Horatio

Horatio
[Photo by Jacquelyn Griffin)

Thursday, June 11, 2015

"To Become Children of God": A Meditation on John 1:1-5. 9-13

[Below is the text of a homily I gave at the graduation from the EfM group from which I graduated, and of which I was the mentor for three years. I served as deacon at the Eucharist and was delighted to see my friends graduate.]

The opening of the Fourth Gospel is sometimes called the “Logos Hymn.” It’s widely believed to actually have been a hymn, and it’s beautiful, if not the clearest part of the Bible. No, really; W.R. Inge called these verses “the charter of Christian Mysticism,” but Archbishop William Temple absolutely denied that they had anything whatsoever to do with mysticism. So work that one out.

The Gospel Reading for tonight is the core of that hymn. At my request, we cut out the introduction of John the Baptist, which is thought not to be part of the original hymn. And we stopped a little earlier than is usual.

That’s because the portions I had the privilege of reading just now are, to me, especially rich, especially on a night like tonight, when we commemorate the graduation of the EfM Class of 2015. Because these verses have something to say about why they have spent four years studying The Hebrew Bible, The Christian Scriptures, Church History, and—right, whatever year 4 is. It’s rich, but it’s a little loosely wrapped.

Which is not a bad way to describe the Episcopalian approach to belief. Rich, but not too tightly wrapped.
John’s Gospel opens with this hymn, and its promise: “But to all who received him, who believed in his name, he gave power to become children of God.”

That’s what we’re doing here, right? Taking some steps as pilgrims walking what the original Christians called the Way. Believing in His Name, and, we trust, becoming children of God.

But what does that mean?

In this room—trust me, I know—there’s a wide variety of styles of belief from the sort of traditionalist (that’s me, actually), to those who lovingly embrace the Spirit while holding creeds and belief structure very loosely. We’re kind of like the Chicago 7, the radicals tried for conspiring to disrupt the 1968 Democratic Convention. One of the Seven, Abbie Hoffman, when he heard the indictment read, laughed. “Conspire, hell,” he said, “we couldn’t even agree on lunch.”

But that’s Anglicanism for you. When John A.T. Robinson wrote the once controversial Honest to God in 1963, newspapers hoping for a good God-fight asked that champion of traditionalist orthodoxy, C.S Lewis, what he thought about it. His answer surprised them:
The bishop …will disturb most of us Christian laymen less than he anticipates. We have long ago abandoned belief in a God who sits on a throne in a localized heaven. . . .We have always thought of God as being not only "in" and "above" but also "below" us....His view of Jesus as a window seems wholly orthodox . . . .Thus, though sometimes puzzled, I am not shocked by his article. His heart . . . is in the right place.
So, no fight between Lewis and Bishop Robinson.

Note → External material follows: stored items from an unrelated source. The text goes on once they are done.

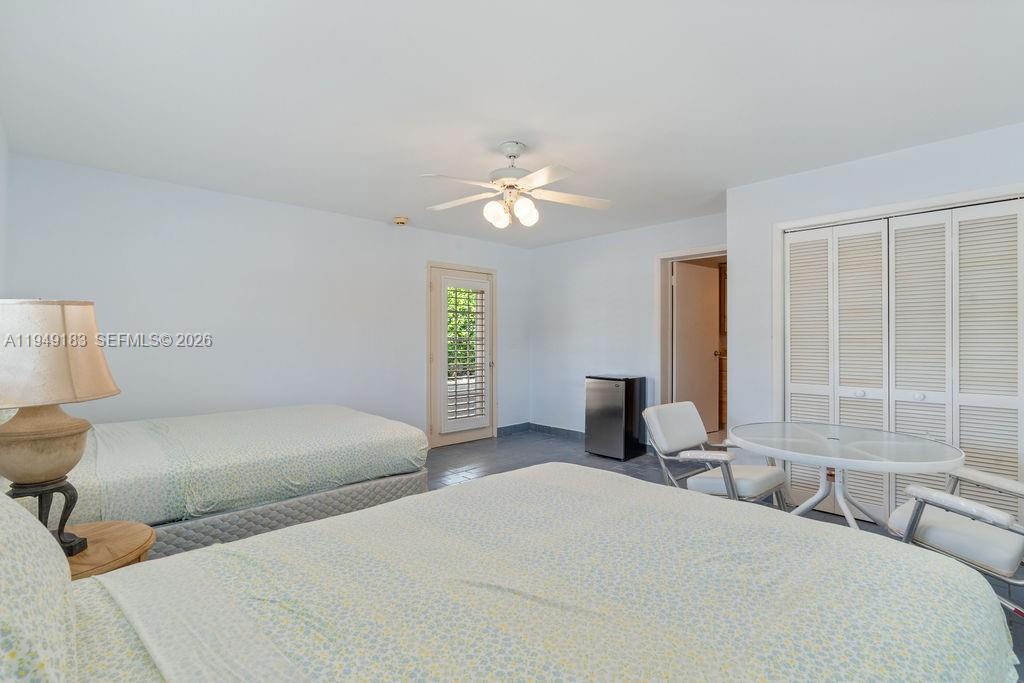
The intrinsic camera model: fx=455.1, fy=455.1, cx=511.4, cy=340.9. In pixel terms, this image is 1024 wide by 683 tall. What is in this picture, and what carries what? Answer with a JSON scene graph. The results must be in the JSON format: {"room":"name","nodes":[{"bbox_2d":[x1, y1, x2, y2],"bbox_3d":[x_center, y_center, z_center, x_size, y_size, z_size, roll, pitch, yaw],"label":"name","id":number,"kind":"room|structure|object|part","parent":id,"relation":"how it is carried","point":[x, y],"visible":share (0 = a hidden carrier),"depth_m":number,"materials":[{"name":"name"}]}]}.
{"room":"bedroom","nodes":[
{"label":"bedroom","id":0,"kind":"room"},
{"bbox_2d":[0,115,8,298],"bbox_3d":[-1.638,-0.059,1.143,0.127,2.417,4.753,0,0,-44],"label":"wall","id":1,"kind":"structure","parent":0,"point":[1,220],"depth_m":2.66,"materials":[{"name":"white paint"}]},
{"bbox_2d":[3,151,528,443],"bbox_3d":[-1.573,-0.010,4.613,4.938,2.446,0.133,0,0,-44],"label":"left wall","id":2,"kind":"structure","parent":0,"point":[363,222],"depth_m":3.84,"materials":[{"name":"white paint"}]},
{"bbox_2d":[393,215,408,225],"bbox_3d":[-1.122,-1.211,4.597,0.136,0.051,0.138,0,0,-44],"label":"smoke detector","id":3,"kind":"object","parent":2,"relation":"attached to","point":[399,220],"visible":0.99,"depth_m":4.55,"materials":[{"name":"beige plastic"}]},
{"bbox_2d":[428,261,495,447],"bbox_3d":[-0.554,0.183,5.435,1.058,2.066,0.140,0,0,-44],"label":"door","id":4,"kind":"structure","parent":2,"relation":"in","point":[465,435],"depth_m":5.32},
{"bbox_2d":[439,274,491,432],"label":"plantation shutter","id":5,"kind":"object","parent":4,"relation":"attached to","point":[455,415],"visible":0.97,"depth_m":5.30,"materials":[{"name":"white"}]},
{"bbox_2d":[497,422,530,435],"bbox_3d":[-0.036,1.128,5.829,0.738,0.099,0.015,0,0,-44],"label":"baseboard","id":6,"kind":"structure","parent":2,"relation":"attached to","point":[518,425],"depth_m":5.88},
{"bbox_2d":[0,0,1023,247],"bbox_3d":[0.328,-1.277,2.807,5.179,0.107,5.503,0,0,-44],"label":"ceiling","id":7,"kind":"structure","parent":0,"point":[399,206],"depth_m":2.24,"materials":[{"name":"white paint"}]},
{"bbox_2d":[419,141,613,230],"bbox_3d":[0.005,-0.976,2.895,1.172,0.507,1.157,0,0,1],"label":"ceiling fan","id":8,"kind":"object","parent":7,"relation":"hanging from","point":[487,208],"visible":0.99,"depth_m":2.82,"materials":[{"name":"white"}]},
{"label":"globe","id":9,"kind":"part","parent":8,"relation":"part of","materials":[{"name":"white glass"}]},
{"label":"shades","id":10,"kind":"part","parent":8,"relation":"part of","materials":[{"name":"white glass"}]},
{"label":"globe","id":11,"kind":"part","parent":8,"relation":"part of","materials":[{"name":"white glass"}]},
{"bbox_2d":[531,210,727,443],"bbox_3d":[1.290,-0.028,5.163,0.127,2.460,2.968,0,0,-44],"label":"back wall","id":12,"kind":"structure","parent":0,"point":[646,275],"depth_m":5.36,"materials":[{"name":"white paint"}]},
{"bbox_2d":[530,423,585,439],"bbox_3d":[0.810,1.161,4.784,1.232,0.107,2.625,0,0,-44],"label":"baseboard","id":13,"kind":"structure","parent":12,"relation":"attached to","point":[568,431],"depth_m":5.86,"materials":[{"name":"grey tile"}]},
{"bbox_2d":[656,246,725,424],"bbox_3d":[1.935,0.152,4.604,0.164,2.113,0.963,0,0,-44],"label":"door frame","id":14,"kind":"structure","parent":12,"relation":"attached to","point":[700,253],"depth_m":4.85,"materials":[{"name":"paint"}]},
{"bbox_2d":[673,260,720,432],"bbox_3d":[2.135,0.142,5.276,0.796,2.013,0.163,0,0,-44],"label":"interior door","id":15,"kind":"structure","parent":14,"relation":"attached to","point":[688,267],"depth_m":5.25,"materials":[{"name":"white"}]},
{"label":"doorknob","id":16,"kind":"part","parent":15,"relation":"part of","materials":[{"name":"gold metal"}]},
{"bbox_2d":[432,429,1023,682],"bbox_3d":[0.514,1.259,2.817,5.583,0.100,5.430,0,0,-44],"label":"floor","id":17,"kind":"structure","parent":0,"point":[814,514],"depth_m":4.28,"materials":[{"name":"grey tile"}]},
{"bbox_2d":[63,519,154,578],"bbox_3d":[-1.485,0.926,1.477,0.502,0.502,0.510,0,0,-44],"label":"nightstand","id":18,"kind":"object","parent":17,"relation":"on","point":[105,534],"visible":0.34,"depth_m":1.51,"materials":[{"name":"brown wood"}]},
{"bbox_2d":[0,300,119,558],"bbox_3d":[-1.502,0.263,1.427,0.413,0.797,0.413,0,0,-44],"label":"table lamp","id":19,"kind":"object","parent":18,"relation":"on","point":[31,443],"visible":0.99,"depth_m":1.36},
{"bbox_3d":[-1.559,0.331,1.495,0.294,0.222,0.299,0,0,17],"label":"lamp base","id":20,"kind":"part","parent":19,"relation":"part of","materials":[{"name":"beige ceramic"}]},
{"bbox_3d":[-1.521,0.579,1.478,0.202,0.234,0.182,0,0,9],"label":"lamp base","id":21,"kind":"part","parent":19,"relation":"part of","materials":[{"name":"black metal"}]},
{"bbox_3d":[-1.522,0.039,1.447,0.460,0.275,0.430,0,0,16],"label":"lamp shade","id":22,"kind":"part","parent":19,"relation":"part of","materials":[{"name":"beige fabric"}]},
{"bbox_2d":[36,405,430,561],"bbox_3d":[-1.887,0.653,2.811,2.393,1.150,1.690,0,0,-44],"label":"bed","id":23,"kind":"object","parent":17,"relation":"on","point":[361,421],"visible":0.64,"depth_m":2.41,"materials":[{"name":"fabric"}]},
{"bbox_2d":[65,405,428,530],"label":"bedspread","id":24,"kind":"object","parent":23,"relation":"on","point":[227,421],"visible":0.59,"depth_m":2.45,"materials":[{"name":"fabric"}]},
{"bbox_2d":[6,459,1023,682],"bbox_3d":[-0.113,0.661,1.000,2.390,1.121,1.874,0,0,-44],"label":"near bed","id":25,"kind":"object","parent":17,"relation":"on","point":[582,472],"visible":0.99,"depth_m":1.00,"materials":[{"name":"fabric"}]},
{"bbox_2d":[0,489,77,682],"bbox_3d":[-0.914,0.416,0.664,0.435,0.451,0.783,0,0,-44],"label":"pillow","id":26,"kind":"object","parent":25,"relation":"on","point":[1,618],"visible":1,"depth_m":0.69,"materials":[{"name":"white fabric"}]},
{"bbox_2d":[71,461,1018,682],"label":"bedspread","id":27,"kind":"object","parent":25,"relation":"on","point":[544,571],"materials":[{"name":"fabric"}]},
{"bbox_2d":[585,375,647,460],"bbox_3d":[1.115,0.793,4.903,0.464,0.834,0.482,0,0,-44],"label":"mini fridge","id":28,"kind":"object","parent":17,"relation":"on","point":[612,397],"visible":0.99,"depth_m":4.73,"materials":[{"name":"black metal"}]},
{"bbox_2d":[641,401,787,506],"bbox_3d":[1.261,0.830,2.854,0.594,0.820,0.704,0,0,-44],"label":"patio chair","id":29,"kind":"object","parent":17,"relation":"on","point":[662,435],"visible":0.76,"depth_m":2.82,"materials":[{"name":"white"}]},
{"bbox_2d":[730,421,965,530],"bbox_3d":[1.718,0.869,2.425,1.014,0.719,1.047,0,0,-44],"label":"glass table","id":30,"kind":"object","parent":17,"relation":"on","point":[806,506],"visible":0.86,"depth_m":2.32,"materials":[{"name":"clear glass"}]},
{"bbox_2d":[883,466,1023,610],"bbox_3d":[2.090,0.826,1.919,0.675,0.830,0.697,0,0,-29],"label":"patio chair","id":31,"kind":"object","parent":17,"relation":"on","point":[1004,482],"visible":0.8,"depth_m":1.89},
{"bbox_2d":[729,119,1023,510],"bbox_3d":[2.819,-0.016,2.827,0.517,2.456,2.751,0,0,-44],"label":"closet wall","id":32,"kind":"structure","parent":0,"point":[854,166],"depth_m":3.32,"materials":[{"name":"white paint"}]},
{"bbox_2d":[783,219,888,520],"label":"closet door","id":33,"kind":"structure","parent":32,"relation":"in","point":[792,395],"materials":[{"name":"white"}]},
{"bbox_2d":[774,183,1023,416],"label":"closet door frame","id":34,"kind":"structure","parent":32,"relation":"attached to","point":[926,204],"depth_m":3.19,"materials":[{"name":"white paint"}]},
{"bbox_2d":[783,196,1023,530],"bbox_3d":[2.524,0.206,2.933,0.088,2.015,1.360,0,0,-44],"label":"closet door","id":35,"kind":"structure","parent":32,"relation":"in","point":[988,391],"depth_m":2.89,"materials":[{"name":"white paint"}]},
{"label":"panel","id":36,"kind":"part","parent":35,"relation":"part of","materials":[{"name":"white paint"}]},
{"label":"knob","id":37,"kind":"part","parent":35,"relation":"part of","materials":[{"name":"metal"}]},
{"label":"panel","id":38,"kind":"part","parent":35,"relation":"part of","materials":[{"name":"white paint"}]},
{"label":"knob","id":39,"kind":"part","parent":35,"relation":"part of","materials":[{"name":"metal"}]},
{"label":"panel","id":40,"kind":"part","parent":35,"relation":"part of","materials":[{"name":"white paint"}]},
{"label":"panel","id":41,"kind":"part","parent":35,"relation":"part of","materials":[{"name":"white paint"}]},
{"bbox_2d":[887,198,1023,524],"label":"closet door","id":42,"kind":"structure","parent":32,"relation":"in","point":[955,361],"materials":[{"name":"white paint"}]}
]}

And likewise here in EFM. We’re all pilgrims in this room. We each know that it isn’t important exactly what words we use to interpret our common experience of being drawn to the love of God as expressed in the life and sayings of Jesus of Nazareth. It’s the experience itself that matters. Of course we can’t all frame it the same way. We don’t experience it the same way.

That’s what I think Inge was getting at when he called this passage the “charter of Christian mysticism.” For Inge, mysticism was about direct, personal experience, the “raw material of all religion, . . . that dim consciousness of the beyond, which is part of our nature as human beings.”

That consciousness of the beyond is a consciousness that the beyond is a realm of love.

And that helps us to understand the power to become children of God. It’s a slow, gradual thing, the reforming of ourselves in our common travels, as we each help our companions on the Way, and are helped by them in growing into our truest best selves.
So here’s something I learned from many gathered in this room. That power really is given to us by God, but not in some magic, Hollywood superhero way. It’s manifested slowly, over time, in experience and relationship. The experience of those moments when we feel the presence of that loving Other that we call God. The acceptance that we are called back, time and again, to be in relationship with that Other, and with our sisters and brothers, our fellow wayfarers, as we all grow into our inheritance as children of God.

In the name of God, Father, Son, and Holy Spirit.